Este Brasil infelizmente sumiu. Foi sufocado por uma visão míope das potencialidades brasileiras e atropelado por quem adora fazer apologia da mediocridade.
A utopia desapareceu. Sempre tivemos uma utopia. Vargas queria ser o Pai dos Pobres. JK tinha a utopia de Brasília. A garotada revolucionária dos anos sessenta tinha a utopia do socialismo. Os militares dos anos setenta tinham a utopia do Brasil Grande. Foram os militares, aliás, os autores do último Projeto de País, levando ao extremo o desenvolvimentismo nacional-estatista, que se esboroou nos anos oitenta, a "década perdida". Desde então o Estado Dirigista tornou-se um vilão, impedindo a economia de crescer com seus gastos excessivos, seus deficit´s e sua corrupção. Não acreditamos mais no poder transformador do Estado, mas parece que tampouco acreditamos em nós mesmos.
Quem fará o próximo Projeto de País? Desde o fim do governo dos militares, a pugna por um Estado Dirigista passou da direita para a esquerda, sendo encampada pelo PT, herdeiro do legado varguista. Em outros tempos Lula definiu a CLT como "o AI-5 dos trabalhadores". Hoje o PT defende-a com unhas e dentes, e no período em que esteve no poder, implementou uma espécie de getulismo tardio, reciclando um modelo desenvolvimentista e mesclando-o com conquistas na área social. Como se sabe, só funcionou enquanto bons ventos da economia mundial sopraram para o nosso lado. Se o PT chegar de novo ao poder nas próximas eleições, como indicam as pesquisas, terá que urdir um novo Projeto de País. Que ideias estão no ar? Voltando ao artigo de Luciano Huck:
É possível construir um futuro, encontrar saídas e retomar a esperança, mas isso só vai acontecer se a sociedade civil responder a um chamamento e se unir em torno do bem comum.
A agenda da sustentabilidade vai se impor. Quer dizer, já está se impondo. Não só porque é a escolha moralmente correta, mas também porque é importante para o sucesso dos negócios (...) O Brasil pós-2022 pode e deve liderar esta agenda verde, da agroindústria sustentável, da preservação, da floresta em pé, da proteção dos nossos povos ancestrais.

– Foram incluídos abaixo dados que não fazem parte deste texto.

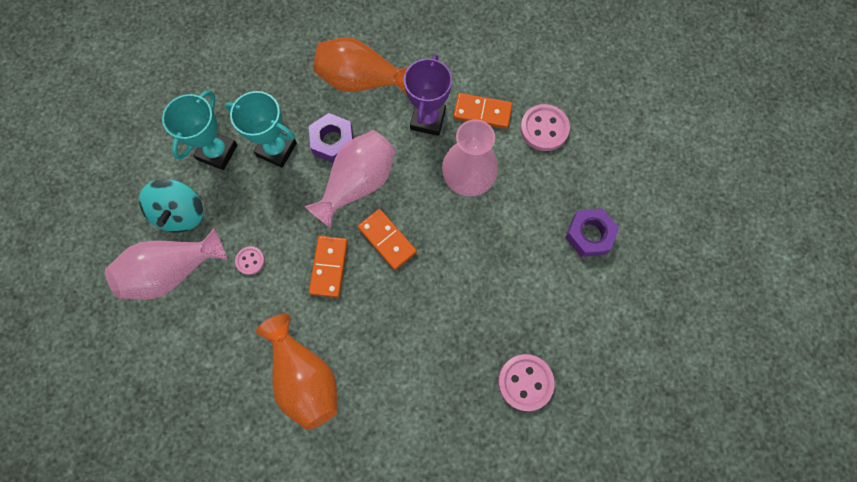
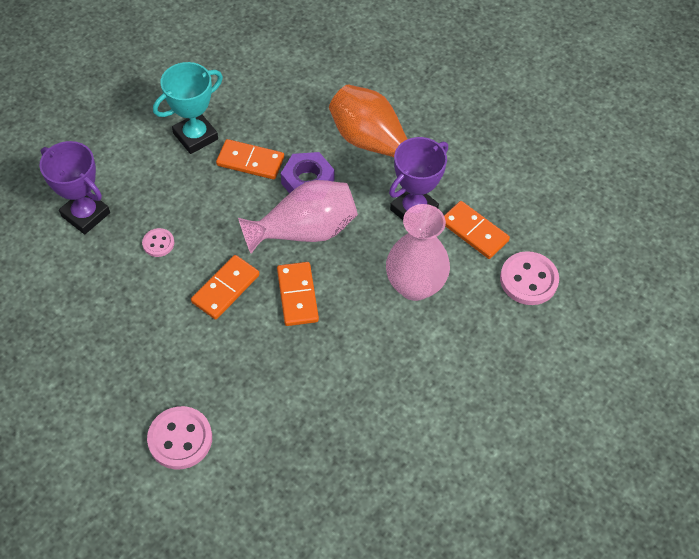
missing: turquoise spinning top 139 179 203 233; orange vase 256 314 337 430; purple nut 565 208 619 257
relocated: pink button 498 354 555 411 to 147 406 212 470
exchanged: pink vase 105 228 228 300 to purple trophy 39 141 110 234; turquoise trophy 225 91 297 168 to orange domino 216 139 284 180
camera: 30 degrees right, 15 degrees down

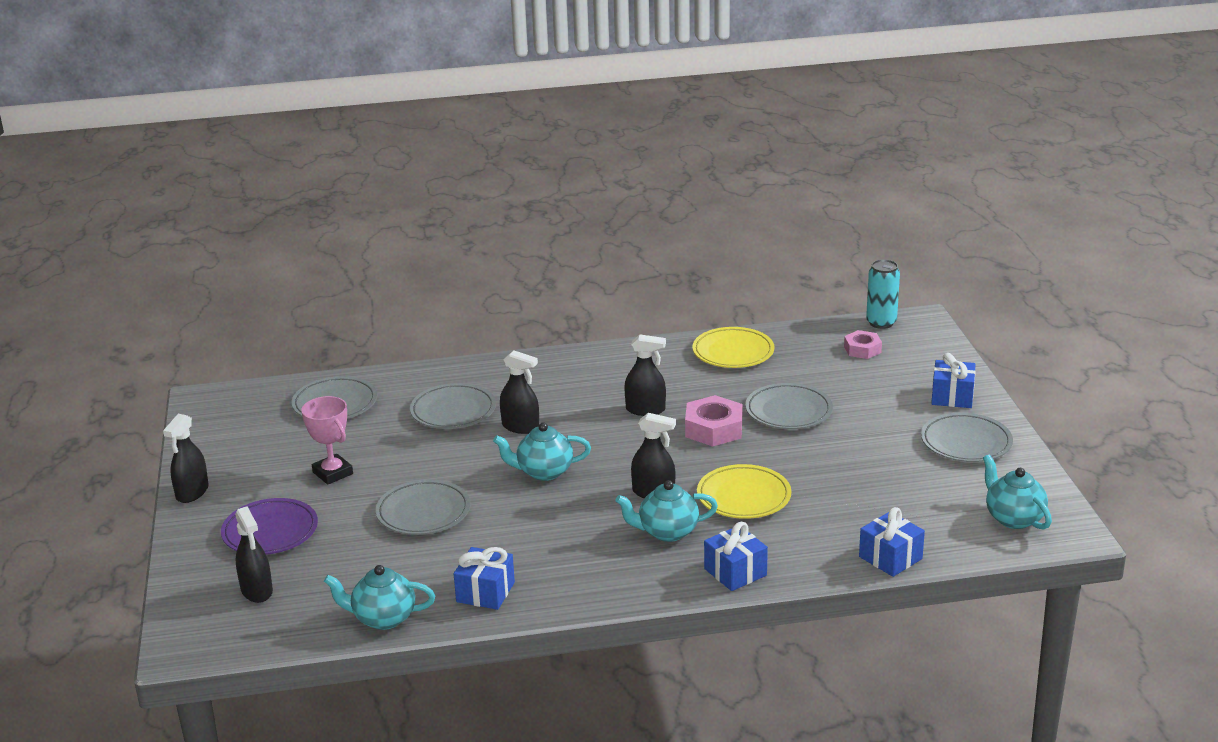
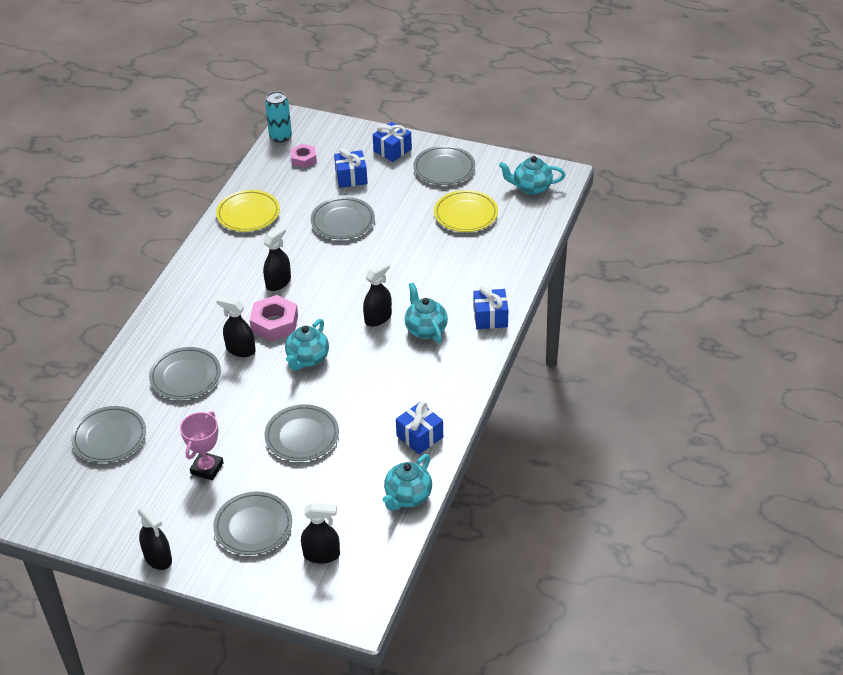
relocated: pink nut 685 395 743 447 to 250 295 298 341; yellow plate 697 464 791 519 to 434 190 498 232; blue gift 859 507 925 577 to 334 148 368 188
colour: purple plate 221 498 318 555 to grey plate 213 492 292 555
spun: pink trophy 301 396 353 485 = 180 411 224 481 60 degrees counterclockwise; black spray bottle 500 351 539 434 = 216 296 256 357 120 degrees counterclockwise; turquoise teapot 615 480 718 542 = 405 282 448 343 135 degrees clockwise
camera: 60 degrees left, 15 degrees up

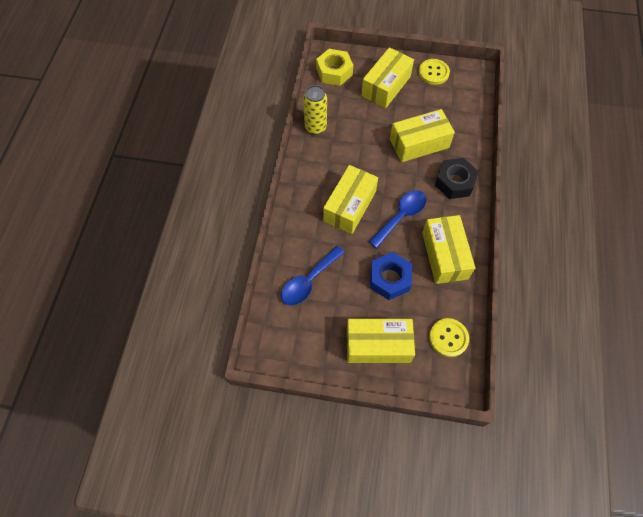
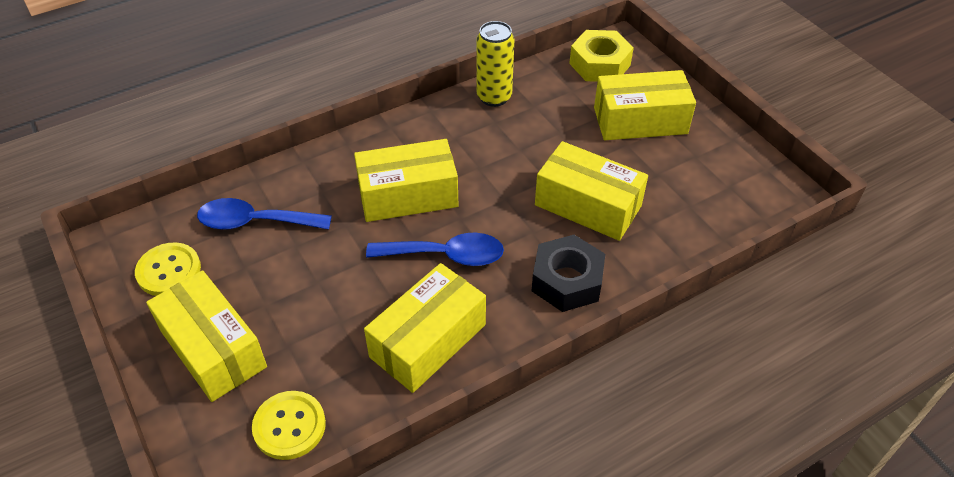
missing: blue nut 370 252 412 300
relocated: yellow button 419 59 450 85 to 135 243 201 296
camera: 50 degrees right, 15 degrees down

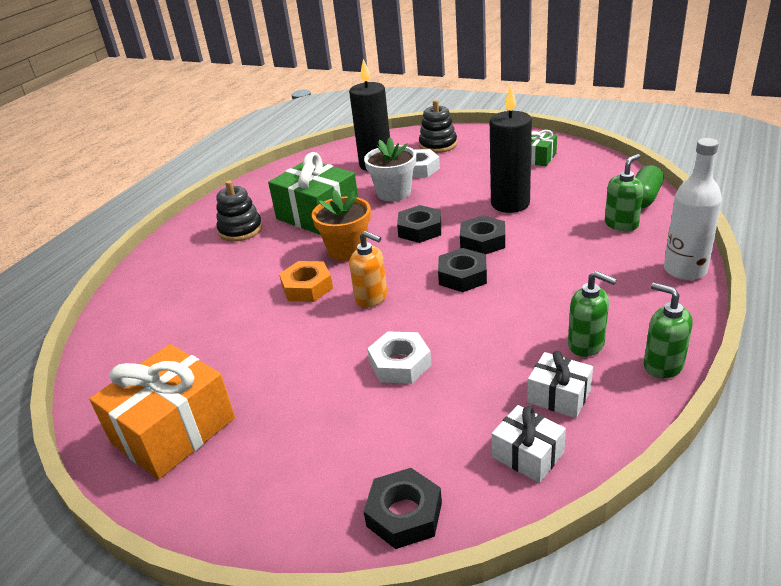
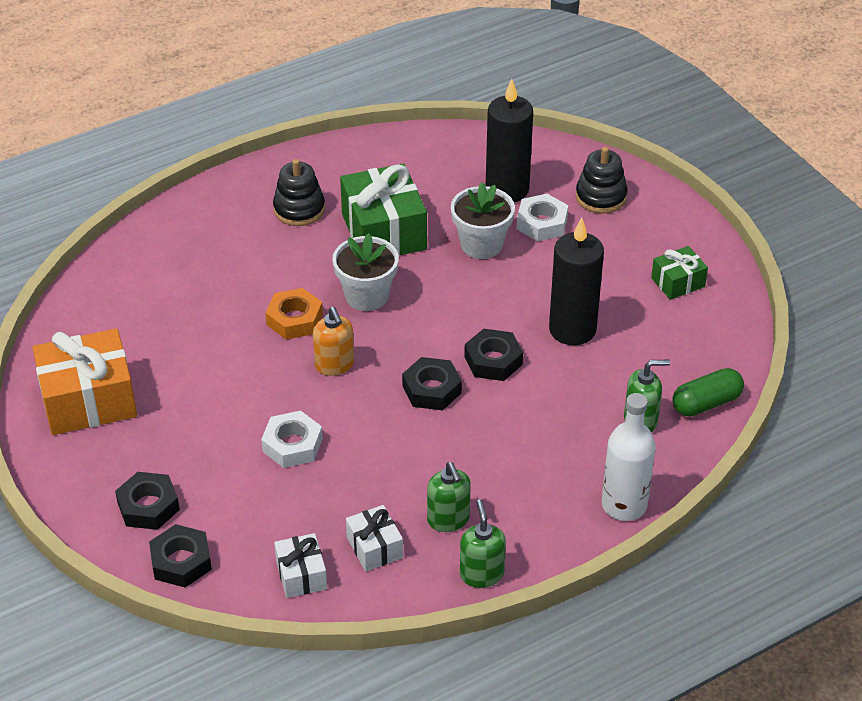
relocated: black nut 397 205 441 243 to 115 472 180 530
colour: orange flower pot 312 190 371 261 to white flower pot 332 233 399 311
camera: 30 degrees right, 10 degrees up

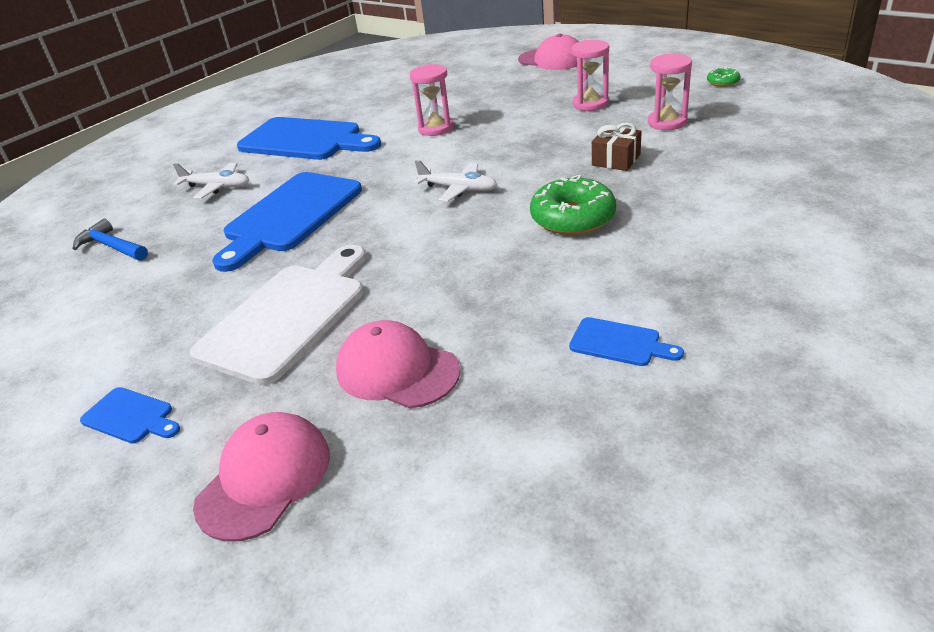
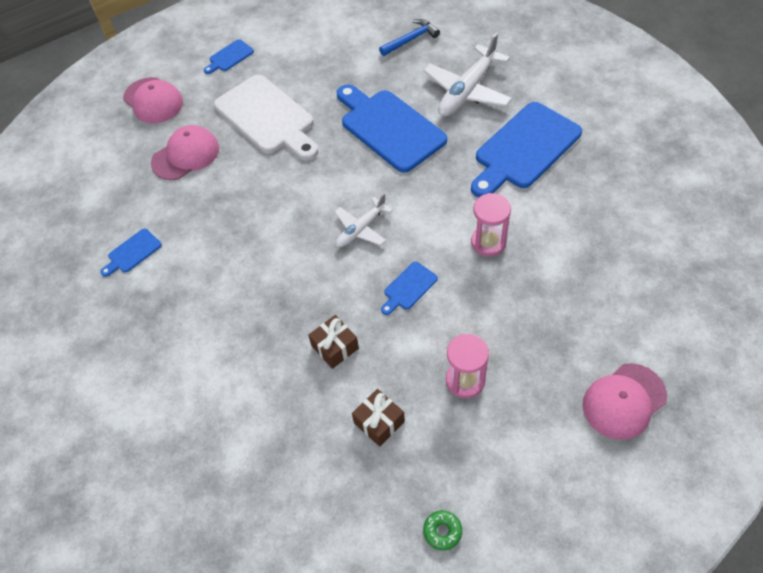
missing: green donut 530 175 616 235
appeared: blue cutting board 381 262 438 315
exchanged: pink hourglass 648 54 692 130 to brown gift 352 389 405 447
size: white plane 173 163 249 199 = 423 33 512 117 x1.67
camera: 110 degrees right, 20 degrees up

Vamos ter de definir nosso propósito e nossa missão. Quando você tem clareza sobre isso como nação, as oportunidades aparecem e o mundo vem até você. Nada virá por geração espontânea.
Parece um tanto piegas, sem dúvida, e tampouco Luciano Huck parece ser a pessoa mais habilitada a tratar desses assuntos. Sustentabilidade ao invés de fábricas. Mais respeito às minorias ao invés de mais direitos trabalhistas. O espírito da época está bem diferente daquele dos anos Vargas. Entretanto, continuo duvidando que pode haver um Projeto de País se não houver uma utopia por trás.
A opção mais lucrativa do presente pode não ser a do futuro.